◆ PROBLEMAS A RESOLVER:
- 1) Com base no texto sobre a FHP, diga se cada afirmação está de acordo com ele, respondendo sim ou não e citando as palavras do texto que o decidem. (a) A FHP fornece hardware de voo para uma constelação norte-americana com mais de 100 satélites. (b) A FHP já é um integrador de pequenos satélites. (c) A França é um dos países europeus onde a FHP tem atividades comerciais.
- 2) Traduza para inglês esta frase do texto sobre a FHP: “A médio prazo, nutrimos a vontade de virmos a ser um integrador de pequenos satélites”, conclui Miguel Santos.

◆ TEXTO FORNECIDO:
- - -

Fora do “raio institucional da ESA”, aponta Miguel Santos, a FHP tem vindo a empenhar-se nos domínios do New Space, principalmente através do “fornecimento de hardware de voo para uma constelação norte-americana com mais de 100 satélites, assim como noutras atividades comerciais na Europa, nomeadamente em Espanha, Itália, Bélgica e Luxemburgo”. “A FHP também está empenhada na participação no Galileo e na participação nas próximas missões à Lua”, acrescenta. 

O portefólio é longo e impressiona, mas os objetivos da FHP mantêm-se: fazer crescer a empresa “de forma sustentada e acrescentar valor aos produtos, de forma regular, tornando-os cada vez mais atraentes para os clientes”. A curto prazo, isso significa “completar soluções no subsistema térmico, fazer crescer a parte estrutura com fornecimento de estruturas deployable, booms, central tube e componentes para micro-lançadores”. “A médio prazo, nutrimos a vontade de virmos a ser um integrador de pequenos satélites”, conclui Miguel Santos.

- - -

Registos de dados:
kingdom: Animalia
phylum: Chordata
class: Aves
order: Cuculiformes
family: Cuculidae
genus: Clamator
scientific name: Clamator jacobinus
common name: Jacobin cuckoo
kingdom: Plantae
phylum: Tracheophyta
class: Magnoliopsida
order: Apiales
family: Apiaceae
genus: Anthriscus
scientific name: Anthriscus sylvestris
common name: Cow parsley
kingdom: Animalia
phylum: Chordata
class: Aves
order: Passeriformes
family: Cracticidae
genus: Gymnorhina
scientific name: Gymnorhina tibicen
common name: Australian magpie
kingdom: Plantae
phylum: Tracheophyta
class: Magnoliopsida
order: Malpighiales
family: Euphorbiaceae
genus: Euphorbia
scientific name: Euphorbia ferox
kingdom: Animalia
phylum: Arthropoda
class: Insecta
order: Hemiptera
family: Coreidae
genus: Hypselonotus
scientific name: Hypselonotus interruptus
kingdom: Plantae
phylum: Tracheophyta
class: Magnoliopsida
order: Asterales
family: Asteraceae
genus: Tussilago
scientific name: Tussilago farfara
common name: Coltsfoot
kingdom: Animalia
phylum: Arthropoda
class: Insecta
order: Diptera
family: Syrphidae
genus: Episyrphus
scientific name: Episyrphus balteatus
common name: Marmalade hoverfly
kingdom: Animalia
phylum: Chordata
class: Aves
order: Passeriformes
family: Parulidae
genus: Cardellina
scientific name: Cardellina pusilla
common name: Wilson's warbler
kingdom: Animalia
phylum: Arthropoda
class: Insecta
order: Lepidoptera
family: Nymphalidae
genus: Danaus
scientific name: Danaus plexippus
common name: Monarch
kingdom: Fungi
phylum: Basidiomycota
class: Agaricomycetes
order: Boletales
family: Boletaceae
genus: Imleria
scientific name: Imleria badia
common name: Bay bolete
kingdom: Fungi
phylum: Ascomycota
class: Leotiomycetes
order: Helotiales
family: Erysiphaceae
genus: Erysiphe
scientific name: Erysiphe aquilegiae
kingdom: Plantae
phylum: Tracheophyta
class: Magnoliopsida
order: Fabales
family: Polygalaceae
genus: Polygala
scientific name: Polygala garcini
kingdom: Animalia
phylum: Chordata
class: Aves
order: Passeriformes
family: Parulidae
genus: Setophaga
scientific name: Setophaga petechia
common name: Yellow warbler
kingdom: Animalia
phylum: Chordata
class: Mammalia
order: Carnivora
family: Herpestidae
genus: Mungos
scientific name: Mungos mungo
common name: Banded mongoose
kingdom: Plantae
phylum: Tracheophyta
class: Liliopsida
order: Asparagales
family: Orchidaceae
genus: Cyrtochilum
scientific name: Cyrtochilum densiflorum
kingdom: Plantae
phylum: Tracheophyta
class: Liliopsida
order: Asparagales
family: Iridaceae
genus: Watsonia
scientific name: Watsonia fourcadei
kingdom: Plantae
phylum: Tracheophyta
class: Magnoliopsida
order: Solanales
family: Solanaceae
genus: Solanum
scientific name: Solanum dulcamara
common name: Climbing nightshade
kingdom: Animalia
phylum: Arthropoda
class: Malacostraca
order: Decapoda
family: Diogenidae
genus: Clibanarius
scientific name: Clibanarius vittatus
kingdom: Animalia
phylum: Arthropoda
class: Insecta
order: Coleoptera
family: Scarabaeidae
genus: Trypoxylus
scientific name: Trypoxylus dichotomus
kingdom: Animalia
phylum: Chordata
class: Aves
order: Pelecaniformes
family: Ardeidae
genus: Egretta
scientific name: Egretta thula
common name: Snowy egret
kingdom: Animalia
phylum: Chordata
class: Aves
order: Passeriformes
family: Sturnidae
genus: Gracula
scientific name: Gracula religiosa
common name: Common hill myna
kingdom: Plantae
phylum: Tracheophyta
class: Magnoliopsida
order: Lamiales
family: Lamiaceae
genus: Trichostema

- - -

◆ RESULTADOS:
- 1)
(a) Sim: "fornecimento de hardware de voo para uma constelação norte-americana com mais de 100 satélites"
(b) Não: "A médio prazo, nutrimos a vontade de virmos a ser um integrador de pequenos satélites"
(c) Não: "nomeadamente em Espanha, Itália, Bélgica e Luxemburgo"

- 2) "In the medium term, we cherish the wish to become an integrator of small satellites," concludes Miguel Santos.